What you're talking about doesn't quite apply here- the laws are outdated, yes- the NYC taxi commission themselves agreed with that. But they were bound by contracts until February 2013 that meant they were unable to change the rules. Uber/Travis pushed ahead with their plans anyway, assuming that the powers that be would buckle.

That's stupid. And they're using being "disruptive" as an excuse for ignoring legal realities- and because they slap the label "disruptive" on it, plenty of people back them up. If I was an investor I would be pretty damn annoyed at what must be a lot of wasted cash on this endeavor, when anyone that bothered to investigate would have realised that failure was inevitable.

If you read further, it discusses how Uber basically screwed over yellow cab drivers by urging them to break existing rules, then ambushed them to try and retrieve the iPhones they gave out once they'd given up on the service. Make no mistake- Uber will have an extremely difficult time re-launching their UberTAXI product in NYC now that they've alienated cab drivers.



I feel like the Rand stuff was shoe-horned in to make the title fit

Not really. It is just buried in the long article (probably too deep).

TL;DR: he likes Rand, has the cover of one of her books as his Twitter avatar, and defends her ideas on the web.

The passage:

From an interview with the Washington Post:

    “WP: I noticed your Twitter avatar is the cover of Ayn Rand’s “The Fountainhead.”

    Kalanack: I don’t know what you’re talking about. [Laughs.] It’s less of a political statement. It’s just personally one of my favorite books.

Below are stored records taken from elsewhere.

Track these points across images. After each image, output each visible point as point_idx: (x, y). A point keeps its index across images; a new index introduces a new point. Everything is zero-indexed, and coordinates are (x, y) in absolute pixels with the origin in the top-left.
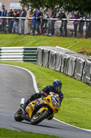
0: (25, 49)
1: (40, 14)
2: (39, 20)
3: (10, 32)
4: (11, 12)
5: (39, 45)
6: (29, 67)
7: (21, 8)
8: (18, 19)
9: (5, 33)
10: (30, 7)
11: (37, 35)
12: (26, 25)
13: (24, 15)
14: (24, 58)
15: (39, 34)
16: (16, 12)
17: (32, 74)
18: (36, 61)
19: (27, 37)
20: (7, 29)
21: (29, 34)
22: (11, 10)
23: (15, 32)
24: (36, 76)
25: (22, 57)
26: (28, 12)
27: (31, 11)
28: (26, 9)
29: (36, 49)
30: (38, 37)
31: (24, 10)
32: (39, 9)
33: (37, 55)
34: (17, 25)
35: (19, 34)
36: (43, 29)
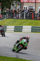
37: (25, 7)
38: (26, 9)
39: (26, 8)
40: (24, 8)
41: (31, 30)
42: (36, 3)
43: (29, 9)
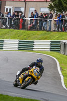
0: (51, 42)
1: (63, 16)
2: (62, 21)
3: (41, 29)
4: (42, 15)
5: (62, 39)
6: (55, 55)
7: (49, 12)
8: (47, 20)
9: (37, 30)
10: (55, 11)
11: (60, 32)
12: (52, 24)
13: (51, 17)
14: (51, 48)
15: (62, 31)
16: (45, 15)
17: (56, 60)
18: (59, 51)
19: (53, 33)
20: (38, 27)
21: (54, 31)
22: (42, 13)
23: (44, 30)
24: (59, 62)
25: (49, 47)
26: (54, 15)
27: (56, 14)
28: (52, 12)
29: (60, 42)
30: (61, 33)
31: (51, 13)
32: (62, 13)
33: (60, 46)
34: (46, 24)
35: (47, 31)
36: (65, 27)
37: (7, 9)
38: (10, 12)
39: (10, 9)
40: (7, 11)
41: (17, 46)
42: (27, 3)
43: (15, 12)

I’m a fan of architecture.”
See. Not a political statement. He’s just a fan of architecture. And one can only assume, then, that it was a completely different Travis Kalanick who responded to the Mahalo question “How would Ayn Rand react to the current policies and realities in the USA?” thusly…

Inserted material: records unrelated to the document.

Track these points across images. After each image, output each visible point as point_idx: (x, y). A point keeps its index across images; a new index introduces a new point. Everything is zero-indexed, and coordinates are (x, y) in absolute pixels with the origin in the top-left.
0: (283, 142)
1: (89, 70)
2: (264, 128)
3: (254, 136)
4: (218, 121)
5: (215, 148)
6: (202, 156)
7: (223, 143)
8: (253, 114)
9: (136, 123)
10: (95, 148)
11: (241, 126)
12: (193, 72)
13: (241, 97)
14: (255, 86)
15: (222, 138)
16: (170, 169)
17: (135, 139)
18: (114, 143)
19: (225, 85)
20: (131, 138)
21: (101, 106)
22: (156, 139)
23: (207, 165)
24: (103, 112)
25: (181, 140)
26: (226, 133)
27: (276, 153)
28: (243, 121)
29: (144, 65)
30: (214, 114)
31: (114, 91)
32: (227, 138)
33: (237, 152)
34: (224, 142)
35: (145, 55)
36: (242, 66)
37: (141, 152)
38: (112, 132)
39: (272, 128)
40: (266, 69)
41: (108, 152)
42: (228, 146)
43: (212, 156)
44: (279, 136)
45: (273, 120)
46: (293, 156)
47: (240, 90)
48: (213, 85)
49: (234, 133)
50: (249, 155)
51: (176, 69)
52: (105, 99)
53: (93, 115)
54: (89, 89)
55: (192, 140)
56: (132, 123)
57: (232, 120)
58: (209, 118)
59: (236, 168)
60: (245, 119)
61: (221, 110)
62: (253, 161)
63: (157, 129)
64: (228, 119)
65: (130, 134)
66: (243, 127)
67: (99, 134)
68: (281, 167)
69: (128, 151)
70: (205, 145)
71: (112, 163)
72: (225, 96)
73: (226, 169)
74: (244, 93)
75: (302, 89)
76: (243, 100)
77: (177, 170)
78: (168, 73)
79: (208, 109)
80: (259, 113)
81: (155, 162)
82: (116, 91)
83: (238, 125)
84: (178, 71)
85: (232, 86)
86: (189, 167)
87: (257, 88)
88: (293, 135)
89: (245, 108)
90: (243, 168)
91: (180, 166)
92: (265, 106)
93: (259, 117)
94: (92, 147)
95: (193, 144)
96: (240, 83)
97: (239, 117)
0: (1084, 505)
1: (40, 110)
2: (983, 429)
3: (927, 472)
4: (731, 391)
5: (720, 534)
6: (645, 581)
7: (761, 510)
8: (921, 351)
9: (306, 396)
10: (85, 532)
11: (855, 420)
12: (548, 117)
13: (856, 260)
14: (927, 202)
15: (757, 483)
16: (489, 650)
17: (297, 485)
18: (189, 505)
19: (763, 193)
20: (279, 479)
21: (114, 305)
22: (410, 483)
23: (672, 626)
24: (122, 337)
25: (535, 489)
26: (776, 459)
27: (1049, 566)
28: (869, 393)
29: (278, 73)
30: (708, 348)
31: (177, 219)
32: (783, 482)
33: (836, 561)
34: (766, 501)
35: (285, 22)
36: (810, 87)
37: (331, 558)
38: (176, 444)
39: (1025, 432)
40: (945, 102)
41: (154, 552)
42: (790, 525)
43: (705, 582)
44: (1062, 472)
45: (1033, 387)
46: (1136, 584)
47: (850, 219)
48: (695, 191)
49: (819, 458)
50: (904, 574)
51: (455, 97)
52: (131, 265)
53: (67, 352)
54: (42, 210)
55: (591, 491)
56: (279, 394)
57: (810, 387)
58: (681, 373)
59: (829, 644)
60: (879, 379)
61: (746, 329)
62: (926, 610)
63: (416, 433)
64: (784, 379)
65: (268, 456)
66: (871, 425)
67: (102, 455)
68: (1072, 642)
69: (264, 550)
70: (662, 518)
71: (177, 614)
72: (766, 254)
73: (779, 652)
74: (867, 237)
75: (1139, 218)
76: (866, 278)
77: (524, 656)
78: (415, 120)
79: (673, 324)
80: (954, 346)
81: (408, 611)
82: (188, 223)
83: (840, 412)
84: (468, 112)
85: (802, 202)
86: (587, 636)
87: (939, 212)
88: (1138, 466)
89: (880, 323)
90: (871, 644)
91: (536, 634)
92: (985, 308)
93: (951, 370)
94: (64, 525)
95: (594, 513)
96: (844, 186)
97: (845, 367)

    One of the interesting stats I came across was that 50% of all California taxes are paid by 141,000 people (a state with 30mm inhabitants). This hit home as I had recently finished Atlas Shrugged. If 141,000 affluent people in CA went “on strike”, CA would be d
one for… another reason you can’t keep increasing taxes to pay for unaccountable gov’t programs that offer poor services.


Rand is just code for telling mindless anti-intellectuals to hate somebody. Hence the references to Paul Ryan and the Tea Party.

The fact of the matter is, on many occasions Paul Carr simply lies about what Rand said.

If Rand is so bad that someone should be embarrassed to be associated with her ideas--- why the need to lie about her ideas?

I'll answer that to you-- Rand's real crime is she demolish leftist anti-intellectualism and showed it for what it is.

It's not Rand they hate, its the mind. And their whole goal is to prevent you from being exposed to the ideas in Atlas Shrugged (which is why they focus on Rand, rather than the book, they don't even mention the book unless they have to and never the philosophy.)


"If Rand is so bad ..." the problem is that most people haven't read Rand, even so called "adherents" and "fans", and so they don't know what the heck they're talking about. the few people that have can see through the bull.